Negli ’60 e ’70 l’Hi-Fi ha solleticato la fantasia e l’immaginario della gente, talvolta anche con risvolti erotici. La forma oggettiva di opera d’arte in senso olistico dell’LP materializza e sintetizza infatti l’appeal sensuale del concerto, della scultura, della pittura e del libro.

08/03/2018
di Salvatore Nocerino nocerino.salvatore85@gmail.com

In quegli anni si assiste a una grande diffusione dell’LP e in particolar modo del 33 giri (gli anni ’50 e ’60 restano ancora gli anni del 45 giri); le dimensioni maggiori offerte dal mezzo non hanno rappresentato solo la possibilità di un maggior numero di brani ma, per questioni fisiche, anche di un packaging più ampio e, in definitiva, più ricco di informazioni.
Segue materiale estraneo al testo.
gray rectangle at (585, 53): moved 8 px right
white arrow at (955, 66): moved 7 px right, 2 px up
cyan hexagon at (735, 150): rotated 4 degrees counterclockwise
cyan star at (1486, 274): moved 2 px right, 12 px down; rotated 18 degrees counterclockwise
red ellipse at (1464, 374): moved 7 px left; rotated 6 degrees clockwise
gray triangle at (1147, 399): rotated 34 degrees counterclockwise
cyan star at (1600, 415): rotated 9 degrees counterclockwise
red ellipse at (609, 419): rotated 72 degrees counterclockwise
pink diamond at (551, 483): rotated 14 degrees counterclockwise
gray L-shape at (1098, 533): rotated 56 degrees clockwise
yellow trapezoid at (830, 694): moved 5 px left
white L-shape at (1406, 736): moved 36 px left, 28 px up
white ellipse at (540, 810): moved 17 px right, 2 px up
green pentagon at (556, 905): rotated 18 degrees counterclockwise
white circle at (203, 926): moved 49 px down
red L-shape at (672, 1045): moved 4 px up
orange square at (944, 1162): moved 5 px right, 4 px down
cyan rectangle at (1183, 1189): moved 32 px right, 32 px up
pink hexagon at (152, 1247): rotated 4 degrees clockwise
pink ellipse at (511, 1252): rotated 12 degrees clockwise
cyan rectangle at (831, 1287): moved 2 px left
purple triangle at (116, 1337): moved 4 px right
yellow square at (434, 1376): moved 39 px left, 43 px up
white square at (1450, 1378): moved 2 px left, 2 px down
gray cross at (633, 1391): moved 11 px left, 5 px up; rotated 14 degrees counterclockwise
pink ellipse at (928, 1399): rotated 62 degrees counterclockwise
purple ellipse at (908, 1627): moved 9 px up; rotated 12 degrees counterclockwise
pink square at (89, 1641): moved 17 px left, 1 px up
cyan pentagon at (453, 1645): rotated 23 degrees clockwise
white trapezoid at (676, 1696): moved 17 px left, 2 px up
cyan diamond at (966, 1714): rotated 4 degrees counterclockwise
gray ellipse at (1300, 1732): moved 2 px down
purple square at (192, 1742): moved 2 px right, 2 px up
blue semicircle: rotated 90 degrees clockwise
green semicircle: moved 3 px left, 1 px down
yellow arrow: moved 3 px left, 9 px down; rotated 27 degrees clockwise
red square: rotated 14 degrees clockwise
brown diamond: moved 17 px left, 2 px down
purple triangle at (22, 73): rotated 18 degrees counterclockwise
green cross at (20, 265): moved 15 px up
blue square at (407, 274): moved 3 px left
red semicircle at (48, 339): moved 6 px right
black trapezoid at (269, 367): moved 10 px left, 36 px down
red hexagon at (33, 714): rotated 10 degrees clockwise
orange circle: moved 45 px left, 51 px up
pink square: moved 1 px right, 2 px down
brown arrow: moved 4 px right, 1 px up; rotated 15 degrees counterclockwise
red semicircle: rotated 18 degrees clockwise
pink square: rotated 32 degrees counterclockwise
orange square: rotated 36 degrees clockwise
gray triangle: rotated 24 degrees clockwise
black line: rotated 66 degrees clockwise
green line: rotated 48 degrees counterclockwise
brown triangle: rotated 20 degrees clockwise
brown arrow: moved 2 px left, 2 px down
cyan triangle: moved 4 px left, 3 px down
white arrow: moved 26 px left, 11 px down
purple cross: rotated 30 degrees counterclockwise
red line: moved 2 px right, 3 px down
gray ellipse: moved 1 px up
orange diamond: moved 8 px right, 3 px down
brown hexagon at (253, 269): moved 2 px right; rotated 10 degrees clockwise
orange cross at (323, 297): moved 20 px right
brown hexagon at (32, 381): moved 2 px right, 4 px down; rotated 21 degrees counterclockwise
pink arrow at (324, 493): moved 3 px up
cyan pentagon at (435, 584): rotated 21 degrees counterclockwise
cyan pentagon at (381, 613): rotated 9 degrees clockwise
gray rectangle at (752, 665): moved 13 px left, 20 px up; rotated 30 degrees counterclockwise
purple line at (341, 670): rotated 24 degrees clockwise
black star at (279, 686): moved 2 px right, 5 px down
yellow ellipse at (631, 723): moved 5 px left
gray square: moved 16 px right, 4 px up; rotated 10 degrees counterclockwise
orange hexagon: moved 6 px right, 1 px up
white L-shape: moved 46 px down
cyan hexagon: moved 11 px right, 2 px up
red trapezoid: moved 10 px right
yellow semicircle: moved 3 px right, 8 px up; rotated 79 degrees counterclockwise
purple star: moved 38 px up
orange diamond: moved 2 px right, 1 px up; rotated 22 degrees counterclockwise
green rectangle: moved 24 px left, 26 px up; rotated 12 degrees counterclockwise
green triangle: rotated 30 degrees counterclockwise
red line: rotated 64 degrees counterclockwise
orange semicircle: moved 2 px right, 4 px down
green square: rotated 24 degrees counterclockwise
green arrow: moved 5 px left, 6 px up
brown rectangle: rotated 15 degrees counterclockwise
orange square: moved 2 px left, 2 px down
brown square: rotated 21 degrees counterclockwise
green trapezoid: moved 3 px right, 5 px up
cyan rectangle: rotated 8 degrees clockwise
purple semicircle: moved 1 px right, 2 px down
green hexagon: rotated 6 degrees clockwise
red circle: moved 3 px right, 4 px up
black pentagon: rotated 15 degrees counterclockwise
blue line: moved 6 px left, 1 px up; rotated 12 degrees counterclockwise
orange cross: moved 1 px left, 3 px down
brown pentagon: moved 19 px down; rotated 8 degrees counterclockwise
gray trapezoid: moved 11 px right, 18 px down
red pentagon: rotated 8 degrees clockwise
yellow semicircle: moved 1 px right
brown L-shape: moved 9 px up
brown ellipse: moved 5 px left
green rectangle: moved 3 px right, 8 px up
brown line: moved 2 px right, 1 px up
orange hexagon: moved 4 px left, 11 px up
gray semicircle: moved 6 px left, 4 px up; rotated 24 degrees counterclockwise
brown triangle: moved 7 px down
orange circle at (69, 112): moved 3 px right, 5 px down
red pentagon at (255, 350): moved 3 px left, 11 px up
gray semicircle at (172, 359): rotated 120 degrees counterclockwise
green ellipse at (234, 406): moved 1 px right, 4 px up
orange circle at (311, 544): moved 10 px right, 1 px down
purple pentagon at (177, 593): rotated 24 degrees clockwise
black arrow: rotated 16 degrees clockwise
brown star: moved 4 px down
Non è tutto, però, perché le maggiori dimensioni hanno dato luogo alla ricerca di un design più accattivate e orientato ad agevolare l’acquisto. Quanti di noi hanno mai acquistato o sono stati tentati fortemente di acquistare un disco perché attratti dalla copertina? L’oggetto in sé ha inoltre un’ampia componente fisica e talvolta sensuale. La storia dell’esperienza musicale è un fenomeno materiale, così come il mondo della cultura umana più in generale, che si avvale di corpi sensuali, oggetti concreti e complesse mediazioni. Il fascino del disco che gira sul piatto può magari coronare visivamente e musicalmente un appuntamento a lume di candela.